Site Reliability Engineer

Overview

We are seeking an experienced Site Reliability Engineer (SRE) with a focus on Observability to join a leading Wealth/Asset Management firm on a contract basis. The successful candidate will lead the implementation of a new observability solution, working collaboratively across digital platforms and engineering teams to enhance system reliability and performance.

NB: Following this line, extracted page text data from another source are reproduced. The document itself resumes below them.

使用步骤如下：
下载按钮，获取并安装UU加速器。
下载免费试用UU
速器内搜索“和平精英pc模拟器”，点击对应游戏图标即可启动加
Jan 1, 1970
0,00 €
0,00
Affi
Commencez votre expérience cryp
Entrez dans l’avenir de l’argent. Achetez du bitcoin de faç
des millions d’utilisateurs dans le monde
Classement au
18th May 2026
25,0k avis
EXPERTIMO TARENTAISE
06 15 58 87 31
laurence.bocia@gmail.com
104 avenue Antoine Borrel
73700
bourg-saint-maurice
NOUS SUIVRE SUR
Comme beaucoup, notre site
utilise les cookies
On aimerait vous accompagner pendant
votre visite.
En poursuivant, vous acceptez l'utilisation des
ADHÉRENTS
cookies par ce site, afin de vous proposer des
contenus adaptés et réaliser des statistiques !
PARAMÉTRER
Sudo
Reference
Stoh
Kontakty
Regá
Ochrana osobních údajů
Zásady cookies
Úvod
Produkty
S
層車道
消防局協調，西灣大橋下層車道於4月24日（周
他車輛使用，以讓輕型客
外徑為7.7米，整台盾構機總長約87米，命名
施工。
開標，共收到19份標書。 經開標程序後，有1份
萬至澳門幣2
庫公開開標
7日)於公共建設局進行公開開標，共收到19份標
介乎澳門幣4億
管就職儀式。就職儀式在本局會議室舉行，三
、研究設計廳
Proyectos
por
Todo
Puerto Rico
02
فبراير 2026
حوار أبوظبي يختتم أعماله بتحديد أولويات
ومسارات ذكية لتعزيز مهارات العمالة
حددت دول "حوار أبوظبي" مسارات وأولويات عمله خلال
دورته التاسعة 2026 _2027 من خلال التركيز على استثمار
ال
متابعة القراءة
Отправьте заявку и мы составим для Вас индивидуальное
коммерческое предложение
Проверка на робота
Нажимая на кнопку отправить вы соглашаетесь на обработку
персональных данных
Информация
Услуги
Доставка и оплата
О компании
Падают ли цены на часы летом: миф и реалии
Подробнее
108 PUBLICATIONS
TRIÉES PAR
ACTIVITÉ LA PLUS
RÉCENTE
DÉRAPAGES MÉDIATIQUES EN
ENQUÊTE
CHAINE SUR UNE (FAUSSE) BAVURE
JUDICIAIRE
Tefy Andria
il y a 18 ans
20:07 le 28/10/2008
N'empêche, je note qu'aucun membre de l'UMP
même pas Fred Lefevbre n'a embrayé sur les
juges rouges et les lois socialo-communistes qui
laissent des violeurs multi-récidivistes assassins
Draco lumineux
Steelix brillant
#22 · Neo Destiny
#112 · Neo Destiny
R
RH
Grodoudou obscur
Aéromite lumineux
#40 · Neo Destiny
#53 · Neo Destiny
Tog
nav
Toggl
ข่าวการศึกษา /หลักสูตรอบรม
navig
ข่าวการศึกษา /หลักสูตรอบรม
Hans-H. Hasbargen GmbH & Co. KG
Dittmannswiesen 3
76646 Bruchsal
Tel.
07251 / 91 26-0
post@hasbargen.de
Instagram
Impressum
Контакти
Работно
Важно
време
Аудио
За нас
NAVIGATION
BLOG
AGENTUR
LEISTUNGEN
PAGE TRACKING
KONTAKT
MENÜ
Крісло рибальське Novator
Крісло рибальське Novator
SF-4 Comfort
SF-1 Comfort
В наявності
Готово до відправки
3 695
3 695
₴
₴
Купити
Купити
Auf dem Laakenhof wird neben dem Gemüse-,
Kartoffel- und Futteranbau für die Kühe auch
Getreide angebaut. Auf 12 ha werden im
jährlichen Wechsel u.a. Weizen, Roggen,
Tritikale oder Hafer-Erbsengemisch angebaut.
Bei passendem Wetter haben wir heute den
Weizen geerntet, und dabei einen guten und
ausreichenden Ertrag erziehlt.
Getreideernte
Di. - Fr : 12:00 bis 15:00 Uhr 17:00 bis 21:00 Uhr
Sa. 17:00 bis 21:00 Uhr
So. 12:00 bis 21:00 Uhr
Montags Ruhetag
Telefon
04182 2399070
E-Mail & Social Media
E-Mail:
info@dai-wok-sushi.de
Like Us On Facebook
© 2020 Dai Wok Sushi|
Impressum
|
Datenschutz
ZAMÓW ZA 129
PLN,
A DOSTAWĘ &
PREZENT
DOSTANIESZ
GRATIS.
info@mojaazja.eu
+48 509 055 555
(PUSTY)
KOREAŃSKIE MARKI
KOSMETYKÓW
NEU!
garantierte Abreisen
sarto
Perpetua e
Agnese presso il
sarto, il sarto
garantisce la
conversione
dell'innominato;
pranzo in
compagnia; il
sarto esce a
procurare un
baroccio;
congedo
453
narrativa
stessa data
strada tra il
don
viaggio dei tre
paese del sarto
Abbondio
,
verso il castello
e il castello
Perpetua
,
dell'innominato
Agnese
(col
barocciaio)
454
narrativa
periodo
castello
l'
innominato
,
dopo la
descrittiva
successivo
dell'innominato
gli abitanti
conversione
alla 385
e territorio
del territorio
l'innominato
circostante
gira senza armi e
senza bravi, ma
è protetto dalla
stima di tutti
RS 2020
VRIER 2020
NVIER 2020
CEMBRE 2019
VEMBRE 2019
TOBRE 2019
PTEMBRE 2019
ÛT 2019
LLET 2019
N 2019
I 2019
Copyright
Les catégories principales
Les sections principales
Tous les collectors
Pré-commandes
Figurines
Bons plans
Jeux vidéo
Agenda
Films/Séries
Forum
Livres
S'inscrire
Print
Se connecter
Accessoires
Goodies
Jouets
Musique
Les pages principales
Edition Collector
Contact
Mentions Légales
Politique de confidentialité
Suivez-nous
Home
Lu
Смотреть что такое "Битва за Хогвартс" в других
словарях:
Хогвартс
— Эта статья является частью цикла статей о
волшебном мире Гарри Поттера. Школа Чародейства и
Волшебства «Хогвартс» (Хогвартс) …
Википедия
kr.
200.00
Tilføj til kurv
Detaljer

This remote role involves defining observability standards and driving data-driven decision-making to align with business priorities and digital objectives.

Responsibilities

Define and drive the observability roadmap in alignment with business and platform objectives.
Establish and monitor SLIs, SLOs, and error budgets to enhance system reliability.
Design and implement observability runbooks covering various monitoring metrics.
Assist engineering teams in implementing observability tools and monitoring systems.
Promote best practices and governance of observability across teams.
Collaborate with SRE, DevOps, and engineering teams for seamless integration of observability practices.

Requirements

Minimum 10 years of engineering experience, with at least 5 years in SRE or Observability roles.
Demonstrated experience in implementing observability solutions in cloud environments (AWS, Azure, GCP).
Proficiency with observability tools such as Datadog, Grafana, Prometheus, and OpenTelemetry.
Strong understanding of distributed systems, microservices, and container orchestration.
Experience with automation tools such as Terraform and Ansible, along with CI/CD pipelines.
Familiarity with performance engineering and telemetry-based insights.
Proficient in programming/scripting languages like Python or Go.
Knowledge of secure infrastructure practices, RBAC, and compliance requirements.

Skills	Python, AWS, GCP, Azure
Location	City Of Bristol
Type	Remote
Rate	£650-£750/day
Source	LinkedIn
Posted	06/11/25